Figuring out what constitutes the “content” on a web page is an incredibly tricky problem. The “readability” algorithm is what powers the “Reader View” in browsers. It decides what constitutes “content” by combining a bunch of “rules-of-thumb”. For example, if something’s in a <footer> element, or has a class named footer it’s probably not content.

It’s an imperfect solution. Sometimes it cuts out pieces you want. Sometimes it leaves in pieces you don’t.

We’re currently reliant on the capabilities of an external tool, but there is an open ticket to replace it, so that we can have more control and fix limitations as we encounter them. That’ll require building an entirely new Redability library for Ruby, so it’s going to be a little bit before that’s complete.

Download Limitations

  • BB can’t download anything that’s hidden behind a login page.
  • Generally we can’t retrieve the results of a form submission.
  • Some sites simply refuse to let tools download web pages unless they go through a lot of gyrations to pretend to be a human using a browser. Creative Market, for example, always returns a 403 (Forbidden) code, even if the URL you’re trying to bookmark is allowed by their robots.txt.
  • We can’t download from sites that are having problems at the moment.
  • We can’t download from sites or pages that no longer exist. You’ll likely see a lot of of this if you import a bunch of old bookmarks.

As an aside: It’s unclear why some sites try so hard to keep bots from ingesting their content. The problem is so significant that there are multiple companies who provide really advanced bots that pretend to be real users in order to be able to download web pages that are public to begin with.

Robots.txt

Backup Brain does ignore robots.txt files. It also pretends to be Chrome instead of advertising itself as a well mannered robot should.

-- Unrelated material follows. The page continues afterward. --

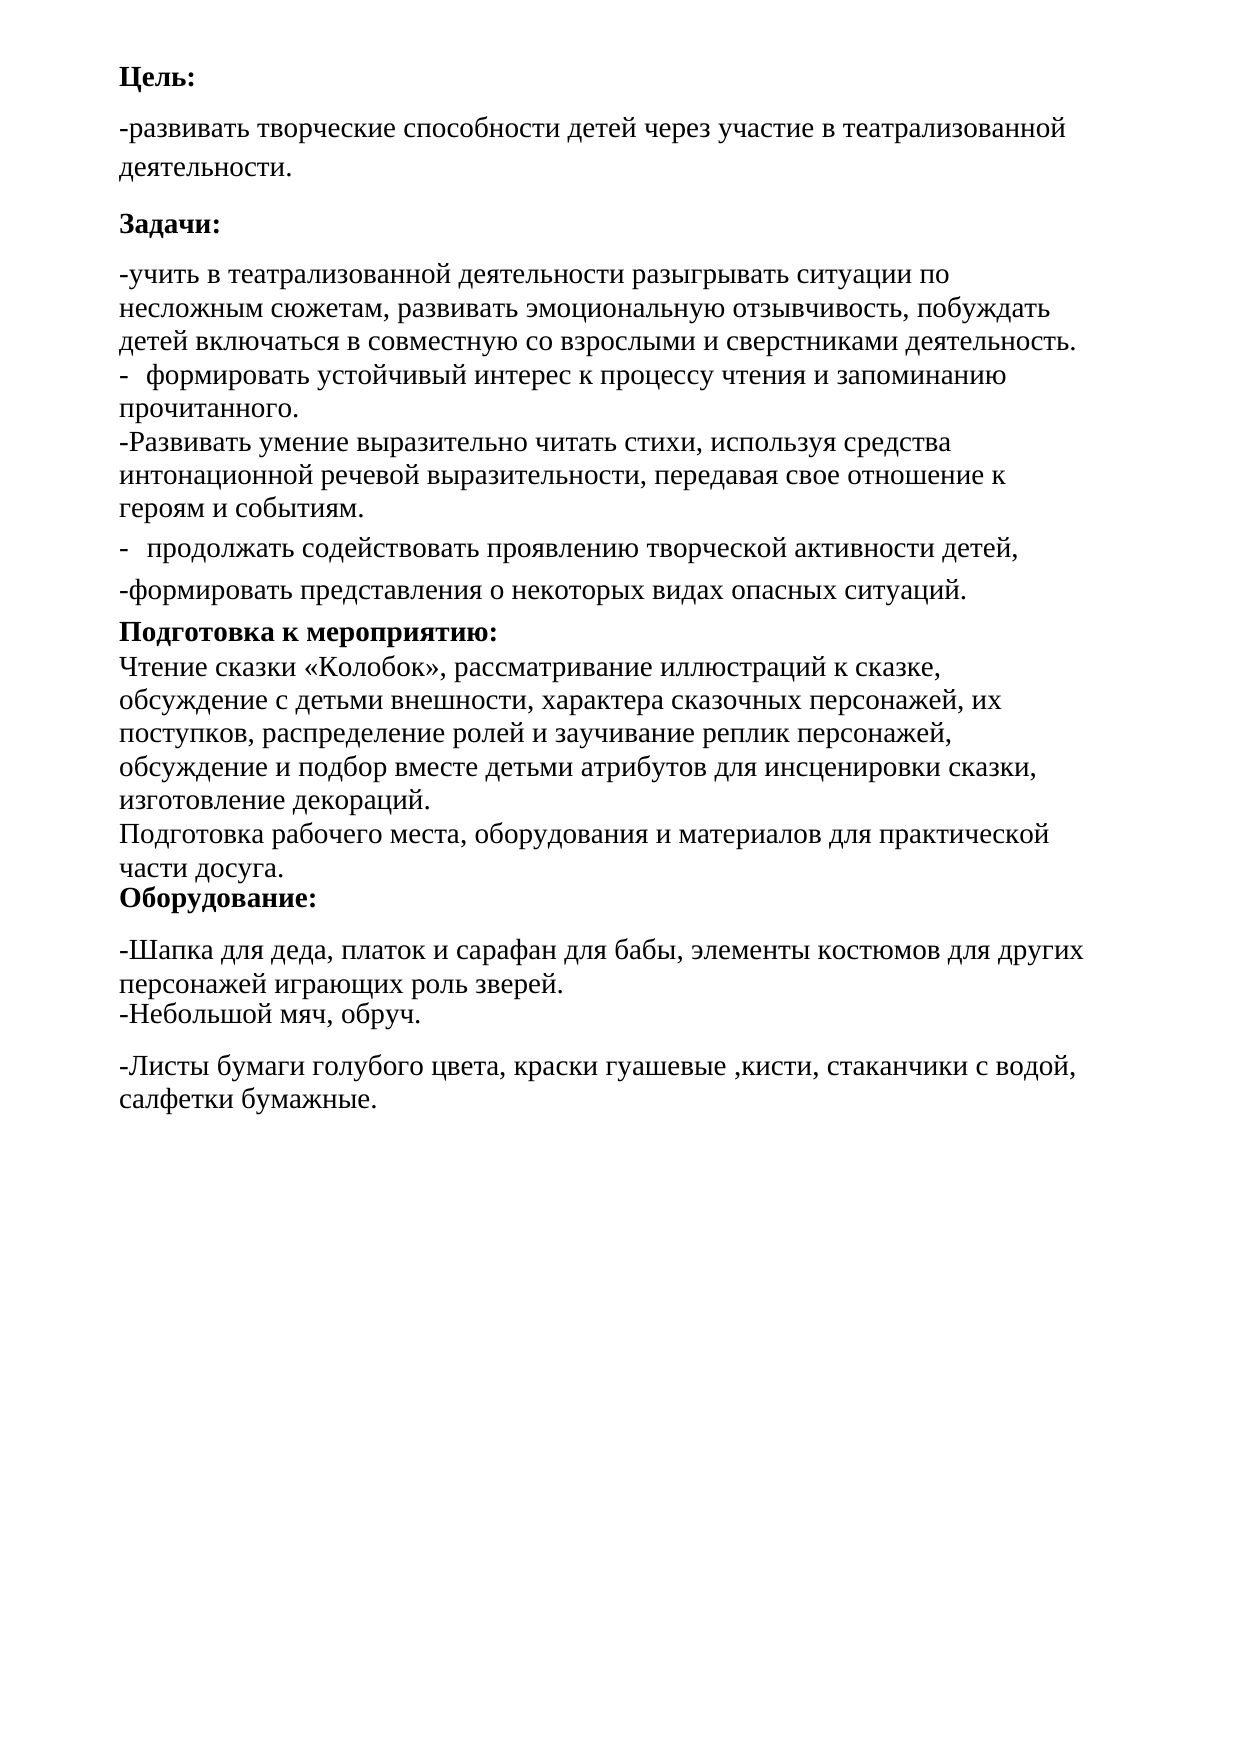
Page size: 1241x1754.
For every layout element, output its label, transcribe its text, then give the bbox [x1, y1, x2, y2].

The thinking is that while it does technically count as a “robot” it’s also only every going to request one file, and it’s going to do it because a human manually requested it, and it’s only going to work if that were a page that the general public was allowed to see anyway. We’re also never going to use that data for profit or mislead people about where it came from. We literally only ever request a web page to create a personal backup.

I feel like we’re following the “intent” of the rule.

Troubleshooting

Please keep in mind the Limitations listed above. If Backup Brain can’t create an archive of a page it’s almost always because it requires a user to be logged in to view it, or the server is aggressively refusing access to anything that looks like an unknown bot.

Figuring out what went wrong

In v1.0 the only way to know why an archive attempt failed is to check the logs. There is a ticket for v1.1 to make it easy to see what went wrong.

If you look in log/development.log a failed job will have a line that looks like this. The important part is the “Remote server prevented download.” at its end.

couldn't archive https://example.com/page/i/bookmarked - Remote server prevented download. Status code: 403

You can look up the meaning of the status code at http.cat

Fixing it

If the error code indicates a problem requesting the document from the server, then there’s probably nothing we can do about it. See “Limitations” above.

If you’re not seeing an “couldn’t archive” message, or you’re seeing some other error, then please file a ticket and be sure to include the URL you were trying to bookmark.